A mitochondrion (from Greek mitos thread + khondrion granule) is an organelle found in most eukaryotic cells, including those of plants, animals, fungi, and protists. A few cells, such as the trypanosome protozoan, have a single large mitochondrion, but usually a cell has hundreds or thousands of mitochondria. The exact number of mitochondria depends on the cell's level of metabolic activity: more activity means more mitochondria. Mitochondria can occupy up to 25% of the cell's cytosol.
Mitochondria are sometimes described as "cellular power plants", because their primary function is to convert organic materials into energy in the form of ATP via the process of oxidative phosphorylation.
The outer and inner membranes of the mitochondria are composed of phospholipid bilayers studded with proteins, much like a typical cell membrane. The two membranes, however, have very different properties. The outer mitochondrial membrane, which encloses the entire organelle, is composed of about 50% phospholipids by weight and contains a variety of enzymes involved in such diverse activities such as the oxidation of epinephrine (adrenaline), the degradation of tryptophan, and the elongation of fatty acids. The outer mitochondrial membrane contains numerous integral proteins called porins, which contain a relatively large internal channel (about 2-3 nm) that allow ions and small molecules to move in and out of the mitochondrion. Large molecules, however, cannot traverse the outer membrane without being actively transported.
The inner mitochondrial membrane, in contrast, contains more than 100 different polypeptides, and has a very high protein to phospholipid ratio (more than 3:1 by weight, which is about 1 protein for 15 phospholipids). Additionally, the inner membrane is rich in an unusual phospholipid, cardiolipin, which is usually characteristic of bacterial plasma membranes. The inner membrane does not contain porins, however, and is highly impermeable; almost all ions and molecules require special membrane transporters to enter or exit the matrix. The inner membrane also has foldings called the cristae which allow the inner membrane to have a greater surface area for the electron transport chains.
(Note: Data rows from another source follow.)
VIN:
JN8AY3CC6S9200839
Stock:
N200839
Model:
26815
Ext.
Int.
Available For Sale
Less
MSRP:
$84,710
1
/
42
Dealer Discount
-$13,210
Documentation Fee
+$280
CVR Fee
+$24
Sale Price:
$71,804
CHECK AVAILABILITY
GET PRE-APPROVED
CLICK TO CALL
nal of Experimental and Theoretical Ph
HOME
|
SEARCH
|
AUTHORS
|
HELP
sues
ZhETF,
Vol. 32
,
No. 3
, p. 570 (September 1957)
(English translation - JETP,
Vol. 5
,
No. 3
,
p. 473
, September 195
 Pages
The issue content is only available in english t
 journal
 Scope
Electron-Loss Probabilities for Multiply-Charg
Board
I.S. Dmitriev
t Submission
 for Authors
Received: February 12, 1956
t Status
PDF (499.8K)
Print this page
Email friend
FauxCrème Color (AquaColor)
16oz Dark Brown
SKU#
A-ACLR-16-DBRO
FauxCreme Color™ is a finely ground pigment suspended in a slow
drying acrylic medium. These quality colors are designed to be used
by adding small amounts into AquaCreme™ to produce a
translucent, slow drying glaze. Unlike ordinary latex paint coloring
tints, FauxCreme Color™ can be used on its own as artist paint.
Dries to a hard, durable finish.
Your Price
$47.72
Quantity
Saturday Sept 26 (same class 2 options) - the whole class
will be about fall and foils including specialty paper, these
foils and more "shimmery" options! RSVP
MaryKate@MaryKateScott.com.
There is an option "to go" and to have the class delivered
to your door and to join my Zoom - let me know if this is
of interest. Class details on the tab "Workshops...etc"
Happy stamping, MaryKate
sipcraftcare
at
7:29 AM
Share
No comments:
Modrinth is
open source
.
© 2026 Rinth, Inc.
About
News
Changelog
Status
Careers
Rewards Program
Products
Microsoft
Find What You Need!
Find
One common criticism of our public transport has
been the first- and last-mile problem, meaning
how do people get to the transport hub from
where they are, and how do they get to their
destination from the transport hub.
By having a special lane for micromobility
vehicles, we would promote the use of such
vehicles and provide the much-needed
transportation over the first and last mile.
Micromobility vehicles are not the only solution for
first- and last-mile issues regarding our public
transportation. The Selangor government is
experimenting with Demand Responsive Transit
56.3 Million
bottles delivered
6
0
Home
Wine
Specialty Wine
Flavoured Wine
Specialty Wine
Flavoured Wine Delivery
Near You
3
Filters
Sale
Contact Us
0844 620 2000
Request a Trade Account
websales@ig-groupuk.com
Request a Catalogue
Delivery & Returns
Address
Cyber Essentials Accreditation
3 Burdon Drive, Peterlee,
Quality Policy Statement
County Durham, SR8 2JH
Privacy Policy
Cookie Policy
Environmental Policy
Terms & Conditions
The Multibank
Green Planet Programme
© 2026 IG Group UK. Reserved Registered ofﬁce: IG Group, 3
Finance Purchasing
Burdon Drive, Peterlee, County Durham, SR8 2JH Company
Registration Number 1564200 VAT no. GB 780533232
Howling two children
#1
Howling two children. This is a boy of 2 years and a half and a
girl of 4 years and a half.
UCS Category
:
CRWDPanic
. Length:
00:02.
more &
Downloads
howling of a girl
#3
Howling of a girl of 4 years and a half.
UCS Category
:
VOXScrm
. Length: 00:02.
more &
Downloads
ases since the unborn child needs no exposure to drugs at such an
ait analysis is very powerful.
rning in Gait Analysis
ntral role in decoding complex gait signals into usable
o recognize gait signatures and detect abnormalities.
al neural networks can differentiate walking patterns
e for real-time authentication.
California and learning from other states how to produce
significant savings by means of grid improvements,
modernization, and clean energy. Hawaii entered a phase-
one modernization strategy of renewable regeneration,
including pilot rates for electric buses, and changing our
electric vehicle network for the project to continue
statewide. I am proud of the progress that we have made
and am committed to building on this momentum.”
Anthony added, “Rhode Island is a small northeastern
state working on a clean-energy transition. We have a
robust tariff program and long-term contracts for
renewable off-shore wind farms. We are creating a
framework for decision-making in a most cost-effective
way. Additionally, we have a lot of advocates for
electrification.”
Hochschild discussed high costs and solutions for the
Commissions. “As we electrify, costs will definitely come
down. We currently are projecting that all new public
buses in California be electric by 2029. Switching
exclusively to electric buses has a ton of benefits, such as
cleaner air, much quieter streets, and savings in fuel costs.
In addition to various enzymes, the mitochondrial matrix also contains ribosomes and several molecules of DNA. Thus, mitochondria possess their own genetic material, and the machinery to manufacture their own RNAs and proteins. This nonchromosomal DNA encodes a small number of mitochondrial peptides (13 in humans) that are integrated into the inner mitochondrial membrane, along with polypeptides encoded by genes that reside in the host cell's nucleus.
Although the primary function of mitochondria is to convert organic materials into cellular energy in the form of ATP, mitochondria play an important role in many metabolic tasks, such as:
Apoptosis
Cellular proliferation
Regulation of the cellular redox state
Heat production (enabling the organism to stay warm)
Some mitochondrial functions are performed only in specific types of cells. For example, mitochondria in liver cells contain enzymes that allow them to detoxify ammonia, a waste product of protein metabolism. A mutation in the genes regulating any of these functions can result in a variety of mitochondrial diseases.
As stated above, the primary function of the mitochondria is the production of ATP. This is done by metabolizing the major products of glycolysis: pyruvate and NADH (glycolysis is performed outside the mitochondria, in the host cell's cytosol). This metabolism can be performed in two very different ways, depending on the type of cell and the presence or absence of oxygen.
As mitochondria contain ribosomes and DNA, and are only formed by the division of other mitochondria, it has been suggested that they were originally derived from endosymbiotic prokaryotes. This endosymbiotic theory is now generally accepted. Studies of mitochondrial DNA, which is circular and employs a variant genetic code, show their ancestor was a member of the Proteobacteria. In particular, the pre-mitochondrion was probably related to the rickettsias.
A few groups of unicellular eukaryotes lack mitochondria: the symbiotic microsporidians, metamonads, and entamoebids, and the free-living pelobionts. On rRNA trees these groups appeared as the most primitive eukaryotes, suggesting they appeared before the origin of mitochondrion, but this is now known to be an artifact of long branch attraction - they are apparently derived groups and retain genes or organelles derived from mitochondria. Thus it appears that there are no primitively amitochondriate eukaryotes, and so the origin of mitochondria may have played a critical part in the development of eukaryotic cells.